INSTRUCTIONS FOR THE TASK: Transcribe the records below from the first line to the line that includes "index tip: (1088, 1308)", inclusive, and omit the pictures.

-------------------------

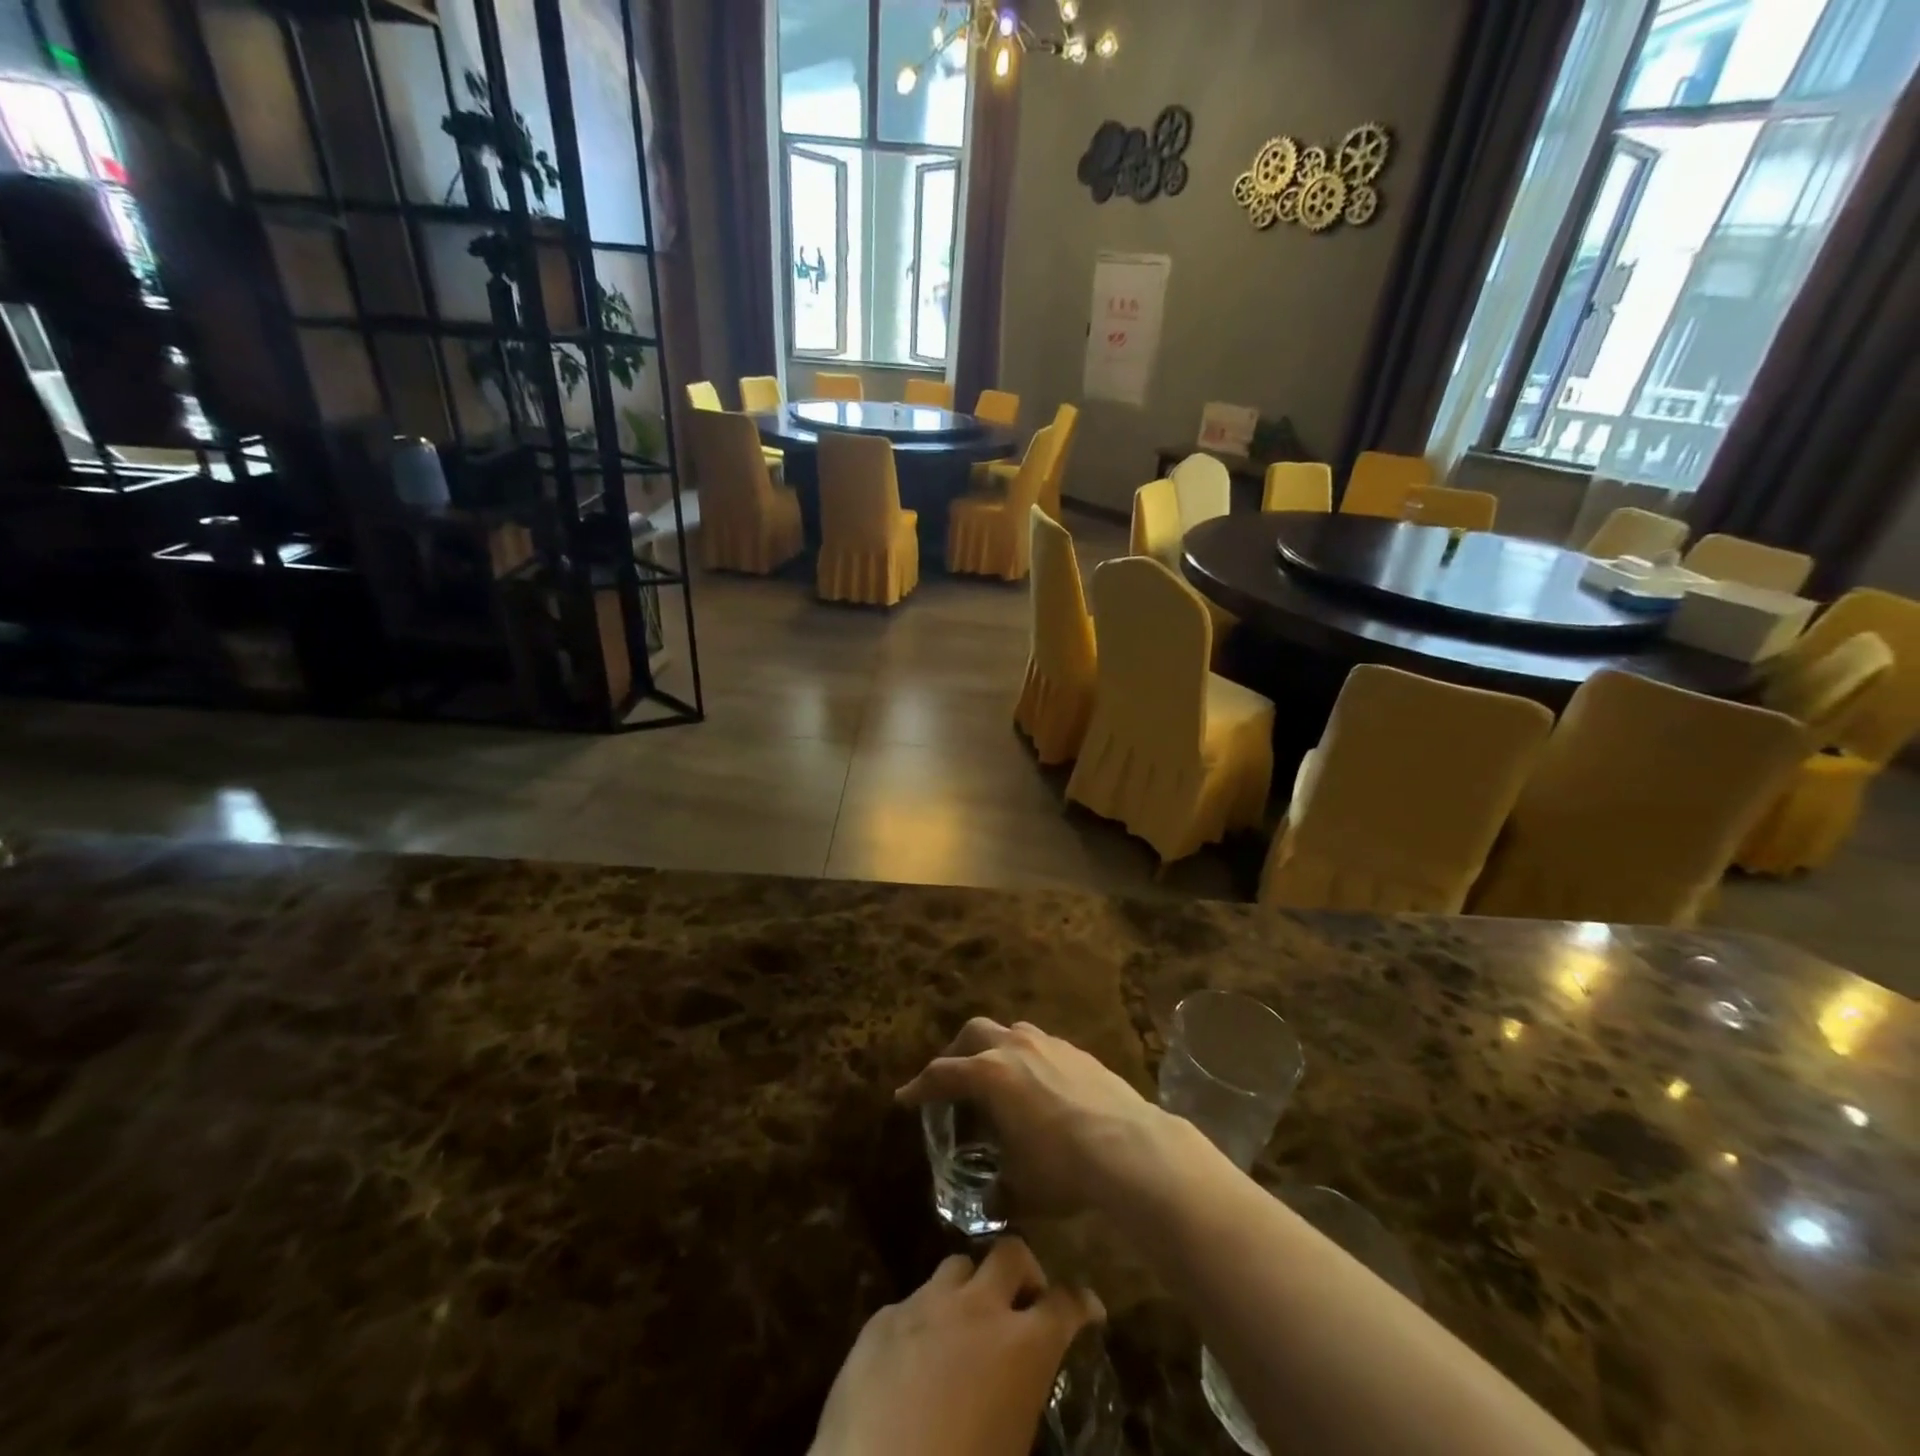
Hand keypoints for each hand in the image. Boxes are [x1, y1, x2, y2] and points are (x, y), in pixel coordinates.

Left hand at [810, 1238, 1102, 1455]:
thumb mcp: (1014, 1446)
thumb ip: (1024, 1403)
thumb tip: (1022, 1394)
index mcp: (1021, 1348)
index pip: (1064, 1304)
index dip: (1080, 1302)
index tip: (1088, 1308)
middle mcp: (976, 1309)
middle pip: (1009, 1253)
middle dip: (1024, 1271)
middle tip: (1024, 1302)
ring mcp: (924, 1305)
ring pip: (957, 1266)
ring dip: (970, 1288)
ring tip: (966, 1322)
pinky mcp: (881, 1318)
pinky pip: (911, 1303)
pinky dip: (923, 1321)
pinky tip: (913, 1358)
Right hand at [896, 1018, 1179, 1217]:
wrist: (1131, 1148)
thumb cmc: (1064, 1167)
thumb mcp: (1021, 1188)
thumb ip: (998, 1189)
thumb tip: (992, 1199)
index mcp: (989, 1074)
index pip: (942, 1074)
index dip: (919, 1087)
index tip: (905, 1098)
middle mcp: (1014, 1047)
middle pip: (973, 1034)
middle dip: (956, 1053)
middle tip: (952, 1079)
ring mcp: (1049, 1044)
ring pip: (1010, 1032)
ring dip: (994, 1048)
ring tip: (996, 1077)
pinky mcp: (1077, 1051)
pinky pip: (1041, 1044)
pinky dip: (1027, 1058)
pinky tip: (1039, 1086)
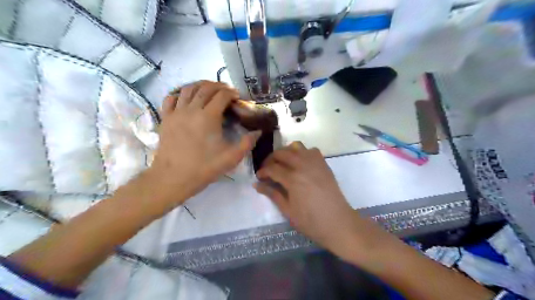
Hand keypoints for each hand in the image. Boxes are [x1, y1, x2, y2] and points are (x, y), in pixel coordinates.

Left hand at [148, 82, 261, 207]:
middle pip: (205, 88)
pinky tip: (187, 99)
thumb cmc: (204, 168)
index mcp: (208, 117)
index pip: (222, 95)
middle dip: (218, 86)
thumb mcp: (231, 158)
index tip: (238, 97)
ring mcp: (176, 112)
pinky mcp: (165, 118)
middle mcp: (192, 109)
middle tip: (227, 91)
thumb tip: (258, 131)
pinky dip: (180, 94)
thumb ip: (247, 143)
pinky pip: (170, 98)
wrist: (173, 178)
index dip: (232, 93)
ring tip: (209, 90)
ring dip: (200, 85)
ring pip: (188, 89)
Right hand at [253, 141, 358, 254]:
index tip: (259, 177)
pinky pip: (311, 150)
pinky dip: (302, 152)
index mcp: (292, 179)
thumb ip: (273, 194)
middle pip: (282, 153)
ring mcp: (315, 163)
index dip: (262, 171)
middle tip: (268, 169)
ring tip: (283, 163)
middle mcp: (303, 166)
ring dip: (286, 152)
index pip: (272, 168)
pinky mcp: (324, 164)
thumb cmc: (311, 221)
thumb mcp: (288, 211)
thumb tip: (257, 185)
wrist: (338, 223)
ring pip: (296, 146)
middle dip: (271, 159)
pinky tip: (300, 163)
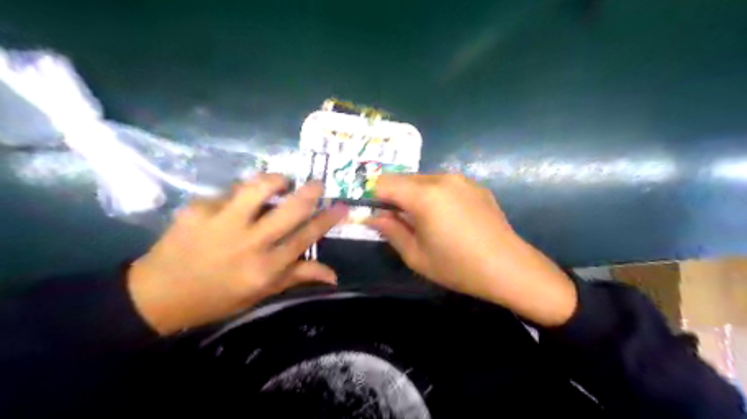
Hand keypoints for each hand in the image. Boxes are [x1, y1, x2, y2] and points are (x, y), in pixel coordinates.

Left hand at [125, 176, 348, 334]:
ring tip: (282, 181)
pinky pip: (230, 192)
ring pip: (258, 189)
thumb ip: (297, 277)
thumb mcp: (260, 294)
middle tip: (318, 183)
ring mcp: (221, 223)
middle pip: (289, 210)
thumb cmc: (217, 298)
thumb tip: (333, 275)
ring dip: (276, 180)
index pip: (305, 238)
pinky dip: (242, 192)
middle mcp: (248, 244)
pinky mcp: (198, 209)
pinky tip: (241, 200)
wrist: (158, 294)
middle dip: (309, 192)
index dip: (326, 220)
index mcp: (265, 268)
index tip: (340, 206)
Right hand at [367, 174, 576, 326]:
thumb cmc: (457, 267)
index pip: (384, 183)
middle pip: (403, 179)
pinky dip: (433, 195)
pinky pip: (443, 184)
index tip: (369, 212)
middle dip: (392, 196)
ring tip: (420, 221)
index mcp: (424, 195)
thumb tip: (372, 217)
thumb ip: (390, 231)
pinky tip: (445, 218)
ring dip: (413, 195)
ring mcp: (461, 180)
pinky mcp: (475, 186)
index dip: (371, 195)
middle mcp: (442, 179)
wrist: (509, 268)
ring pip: (423, 180)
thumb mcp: (416, 255)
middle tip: (393, 220)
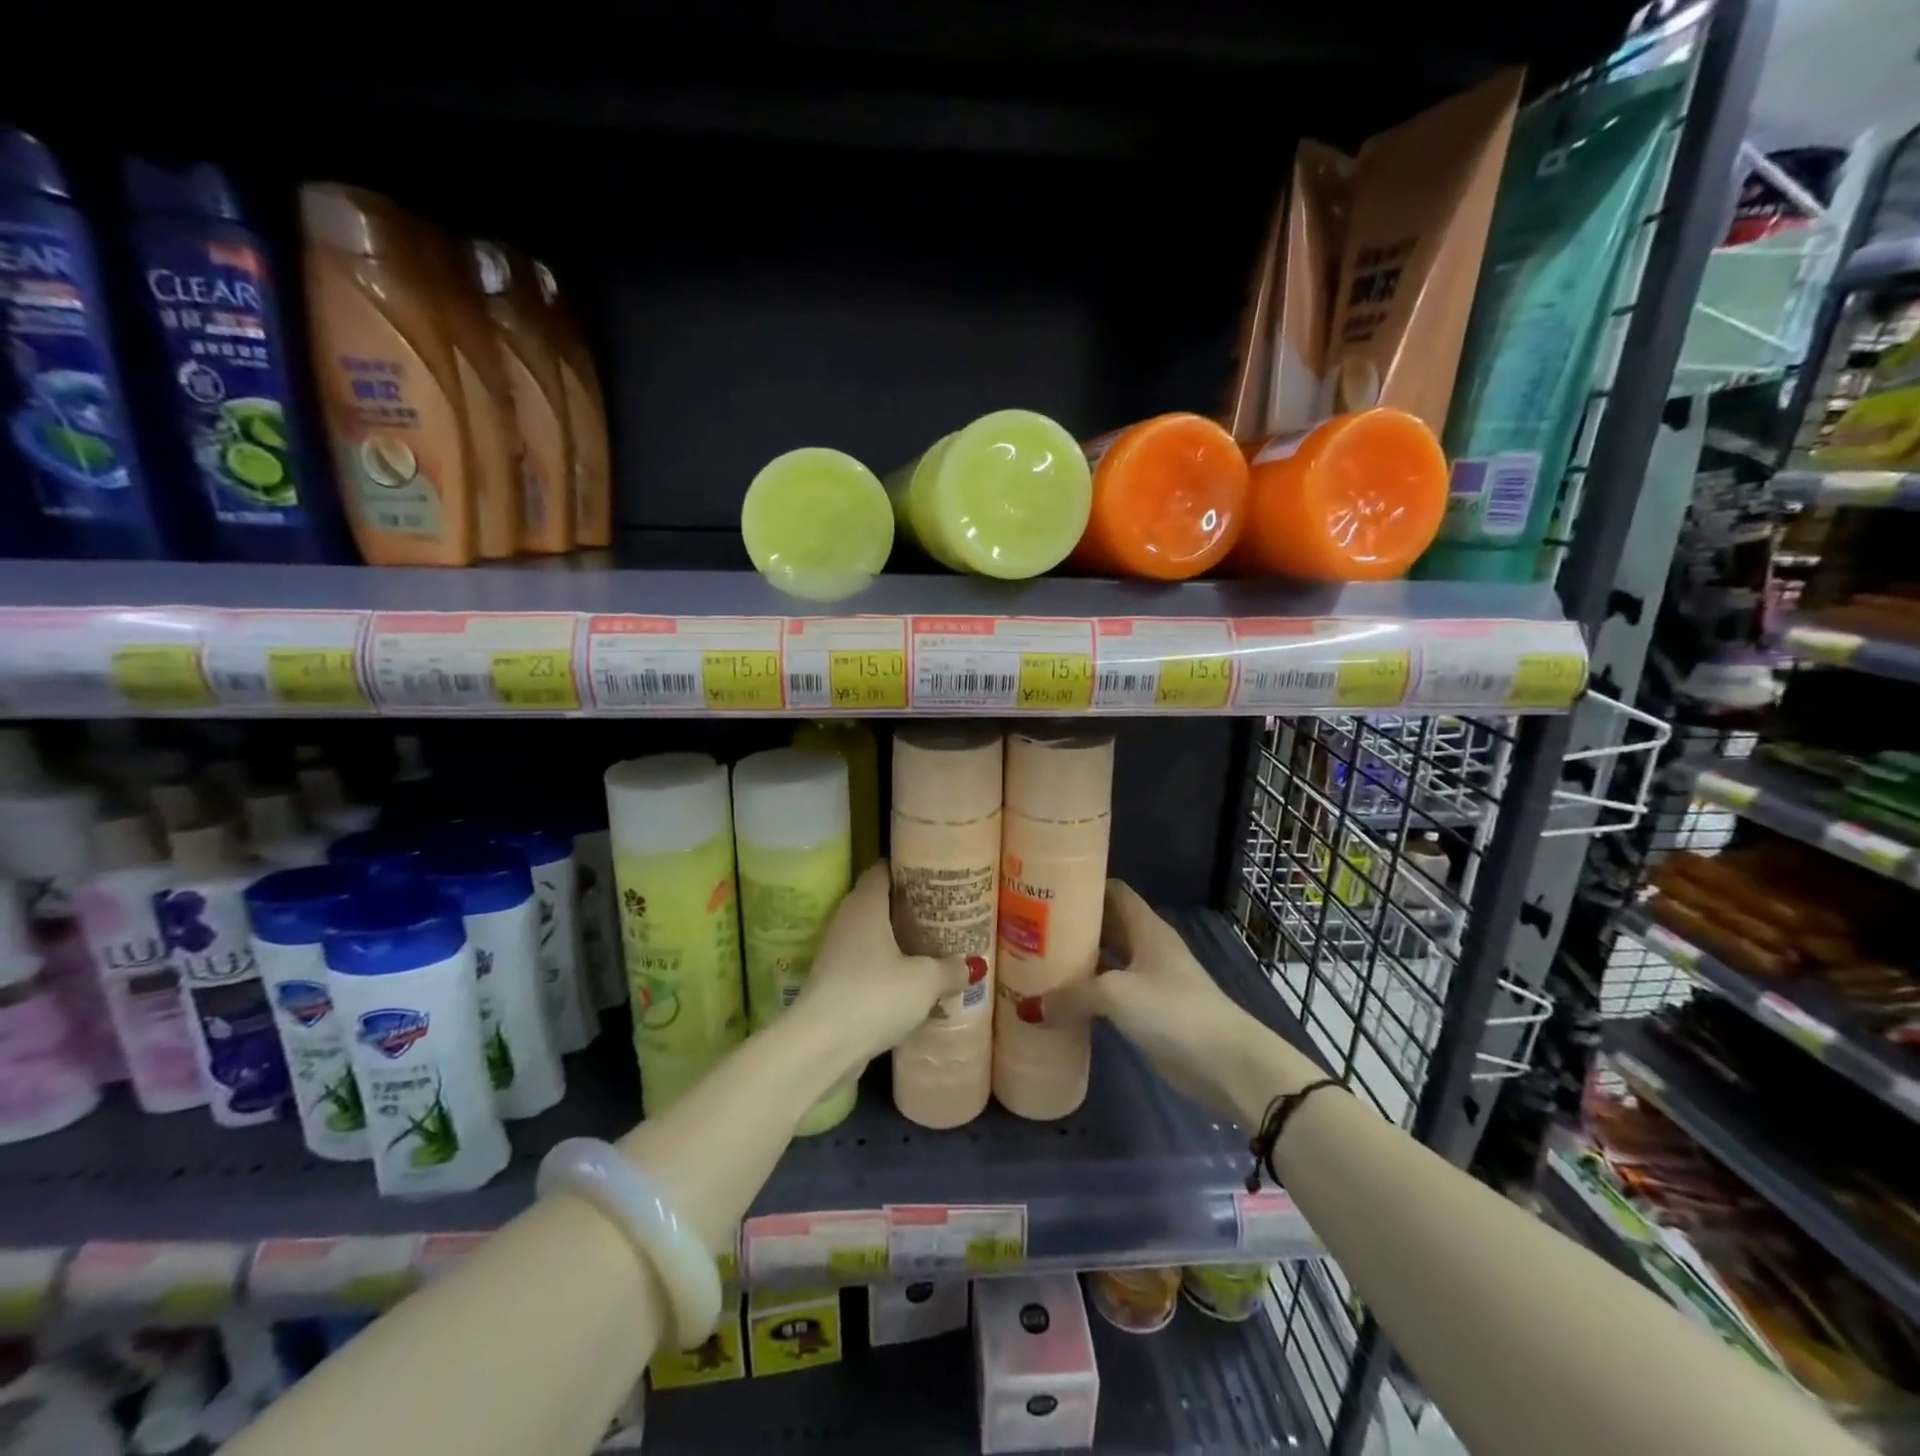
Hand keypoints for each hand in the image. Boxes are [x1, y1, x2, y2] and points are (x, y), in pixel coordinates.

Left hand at [789, 860, 973, 1078]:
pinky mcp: (832, 983)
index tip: (933, 872)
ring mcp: (835, 953)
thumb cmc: (875, 995)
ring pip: (871, 936)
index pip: (883, 869)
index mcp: (865, 904)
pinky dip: (886, 968)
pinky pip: (865, 965)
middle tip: (942, 910)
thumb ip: (950, 968)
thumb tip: (972, 965)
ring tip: (932, 946)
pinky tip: (910, 983)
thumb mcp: (925, 981)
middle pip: (878, 902)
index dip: (907, 866)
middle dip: (908, 906)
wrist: (821, 1046)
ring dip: (896, 940)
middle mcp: (846, 920)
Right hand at [1038, 880, 1315, 1118]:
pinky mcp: (1150, 1011)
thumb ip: (1072, 996)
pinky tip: (1060, 1000)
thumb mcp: (1116, 995)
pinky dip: (1088, 994)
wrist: (1225, 1062)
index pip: (1113, 891)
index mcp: (1146, 927)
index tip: (1047, 888)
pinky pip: (1112, 993)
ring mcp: (1151, 979)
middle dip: (1073, 925)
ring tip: (1035, 960)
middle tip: (1031, 926)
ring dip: (1078, 962)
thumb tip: (1029, 1008)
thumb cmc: (1172, 1009)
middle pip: (1106, 925)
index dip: (1083, 885)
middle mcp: (1147, 946)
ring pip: (1107, 960)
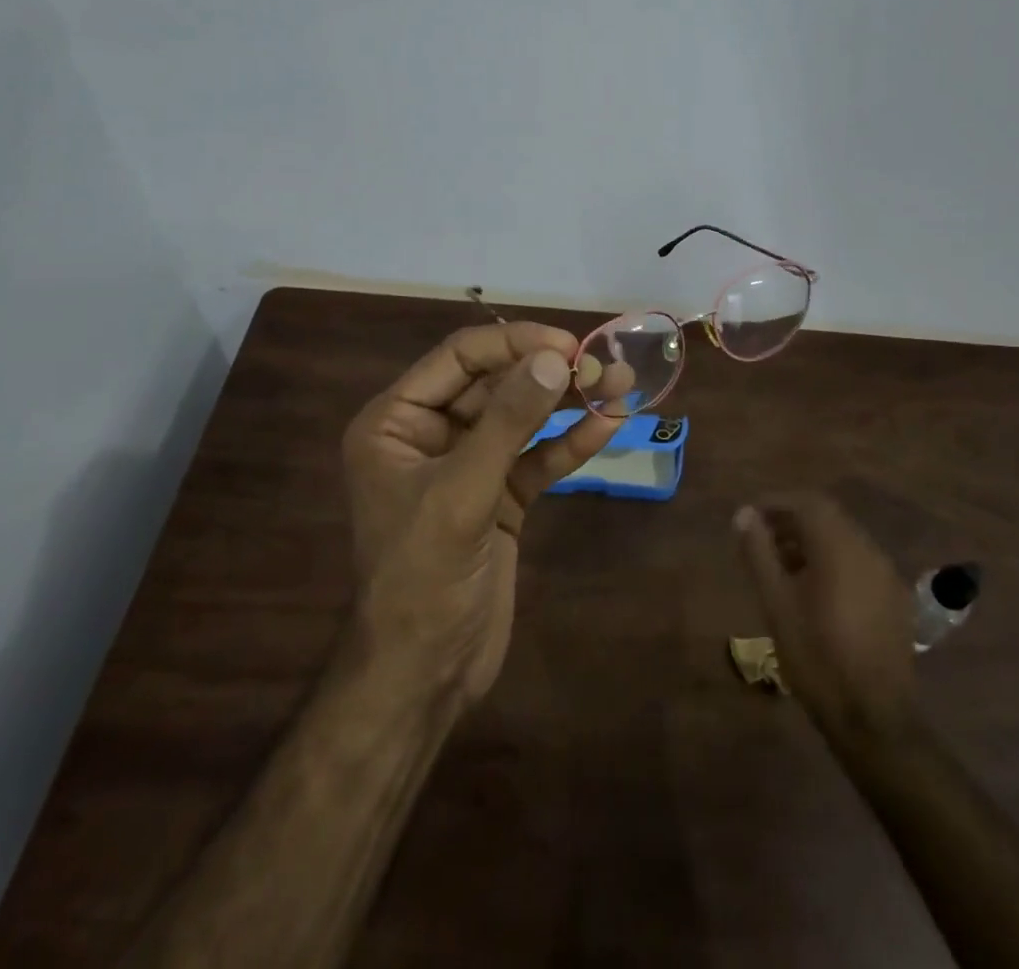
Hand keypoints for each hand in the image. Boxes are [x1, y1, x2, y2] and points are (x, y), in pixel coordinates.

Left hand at [342, 322, 621, 703]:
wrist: (426, 675)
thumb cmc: (422, 577)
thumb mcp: (461, 493)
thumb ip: (507, 422)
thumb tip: (555, 358)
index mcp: (396, 421)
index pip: (459, 358)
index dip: (513, 343)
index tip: (567, 344)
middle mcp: (430, 434)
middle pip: (496, 383)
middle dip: (549, 372)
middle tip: (604, 365)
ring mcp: (468, 466)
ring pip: (522, 418)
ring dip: (569, 403)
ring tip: (622, 384)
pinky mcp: (500, 497)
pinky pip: (537, 458)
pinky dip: (570, 444)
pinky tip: (608, 426)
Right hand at [734, 494, 922, 751]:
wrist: (873, 718)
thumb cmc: (817, 656)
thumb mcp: (776, 603)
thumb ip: (759, 552)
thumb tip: (744, 514)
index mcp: (839, 547)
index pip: (807, 502)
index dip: (776, 503)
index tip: (750, 517)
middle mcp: (868, 550)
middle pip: (827, 518)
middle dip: (792, 522)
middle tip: (761, 541)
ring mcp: (886, 575)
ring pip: (844, 540)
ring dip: (812, 542)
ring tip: (782, 568)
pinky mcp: (895, 599)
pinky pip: (859, 563)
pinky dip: (833, 562)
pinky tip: (815, 593)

-------------------------

ANSWER FOR THE TASK:
Hand keypoints for each hand in the image. Boxes are [x1, y1, x2, y2] and points are (x, y), in pixel coordinates.

Left hand at [810, 1238, 1102, 1455]:
thumb mcp: (1014, 1446)
thumb ip: (1024, 1403)
thumb tip: (1022, 1394)
index mcp: (1021, 1348)
index pip: (1064, 1304)
index dip: (1080, 1302)
index tip: (1088, 1308)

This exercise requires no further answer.